(Exercise requirements):
Turn the lines of the data below into a numbered list, skipping any blank lines and leaving out the pictures.

(Data supplied):
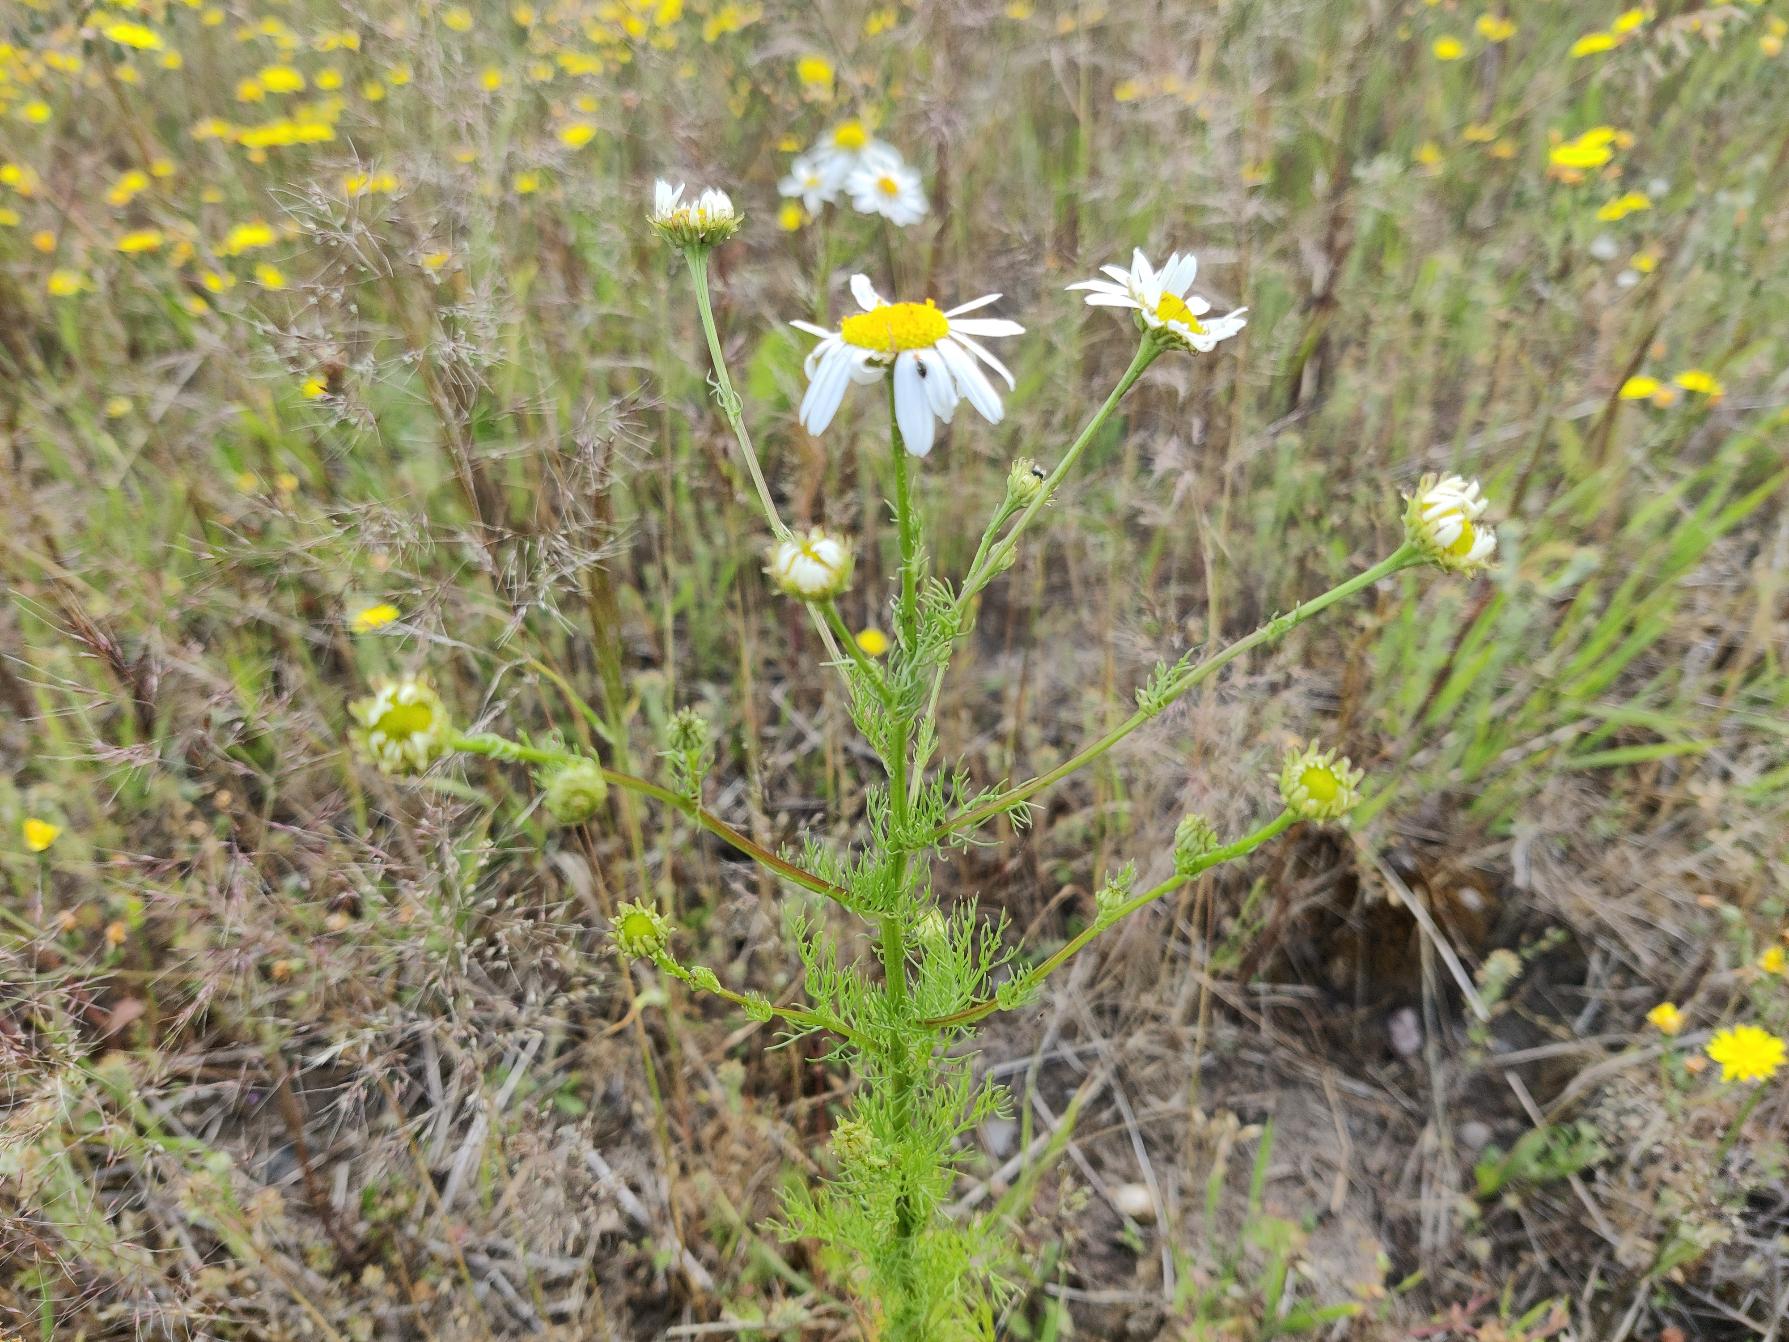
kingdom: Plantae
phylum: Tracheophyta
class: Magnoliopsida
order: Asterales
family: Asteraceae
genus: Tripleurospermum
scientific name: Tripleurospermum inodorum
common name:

(Correct response):
1. kingdom: Plantae
2. phylum: Tracheophyta
3. class: Magnoliopsida
4. order: Asterales
5. family: Asteraceae
6. genus: Tripleurospermum
7. scientific name: Tripleurospermum inodorum
8. common name:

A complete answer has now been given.